Scosso da troppe serie distopiche, da troppe serie deludenti, ho atteso con impazienza questo nuovo capito di una delle serie più belle e coinvolgenti degli ultimi anni: The Crown (Netflix). Il racconto di Peter Morgan non rinuncia a una scrittura di grande qualità e finezza per descrivere il «sistema» (la monarchia, nelle parole dei componenti la Royal family): le prime immagini mostrano un finto Movietone, il cinegiornale dell'epoca, quasi a voler sottolineare lo scrupolo con cui i fatti vengono descritti.
Qualcosa però si è rotto, l'incanto della Corona sta cominciando a perdere il suo fascino. Forse perché nelle precedenti stagioni la regina Elisabetta era viva e la sua scomparsa ci instrada verso una lettura un po' malinconica. Forse, e credo che questa sia la ragione principale, i fatti narrati sono troppo vicini, li abbiamo vissuti di persona.

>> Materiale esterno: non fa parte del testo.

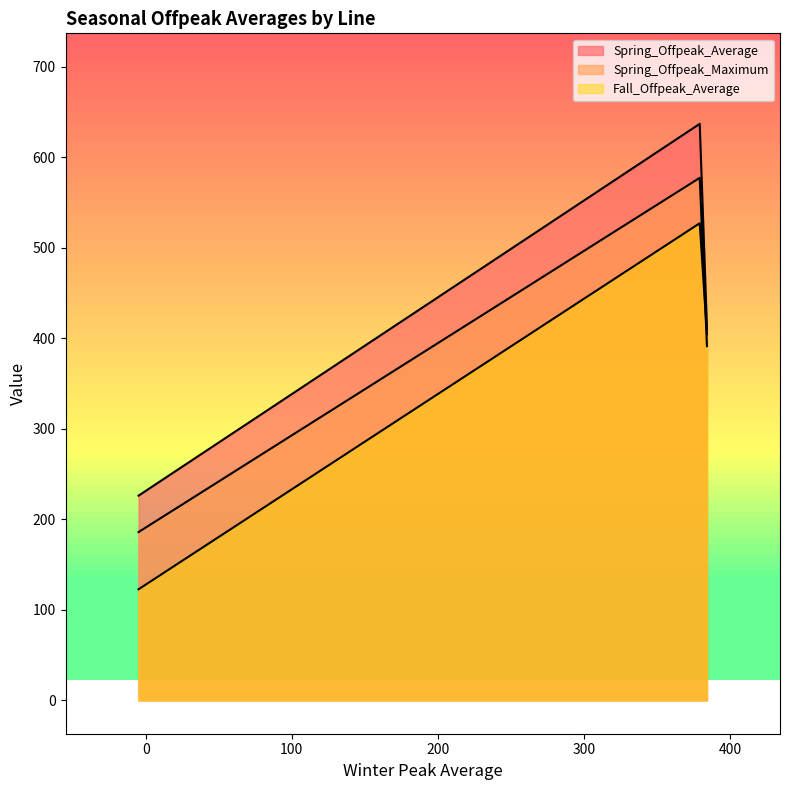

How many lines are shown in the chart?

3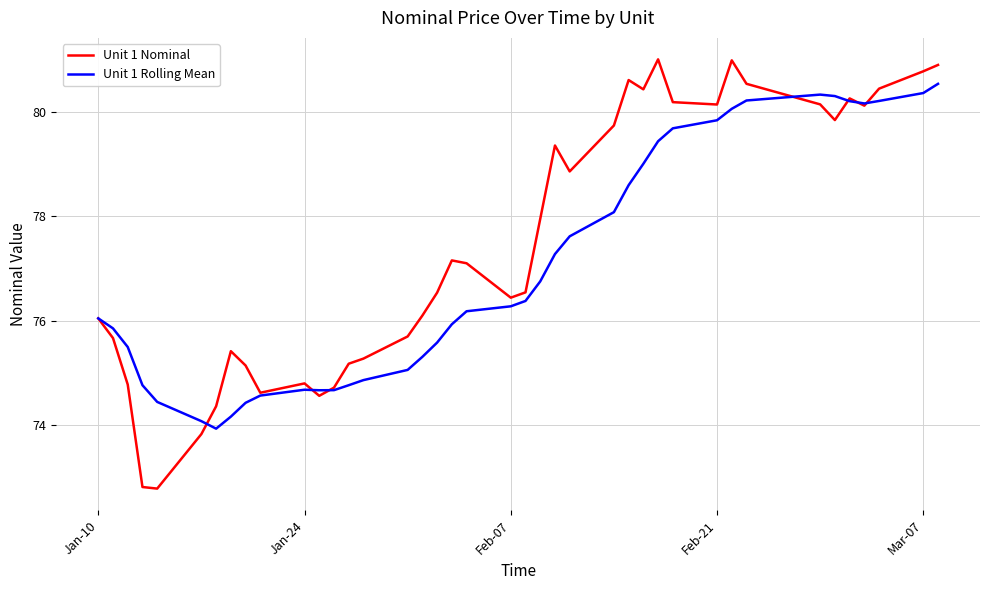

Count the number of categories in the chart.

40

La contiguità opacizza il mito creato nelle prime stagioni e provoca inevitabilmente un effetto parodico: l'attore che interpreta Carlo è troppo bello, Diana (Elizabeth Debicki) è ormai uno stereotipo, Mohamed Al Fayed (Salim Daw) diventa un problema di inclusione, la principessa Margaret (Lesley Manville) e Filippo (Jonathan Pryce) sono gli unici che si salvano in una banda di scapestrati. Il ruolo della regina Elisabetta II (Imelda Staunton) ruota continuamente attorno al senso del dovere, quasi un'ossessione, uno spazio di indifferenza emotiva che non aiuta a uscire dalla Storia per entrare nella storia.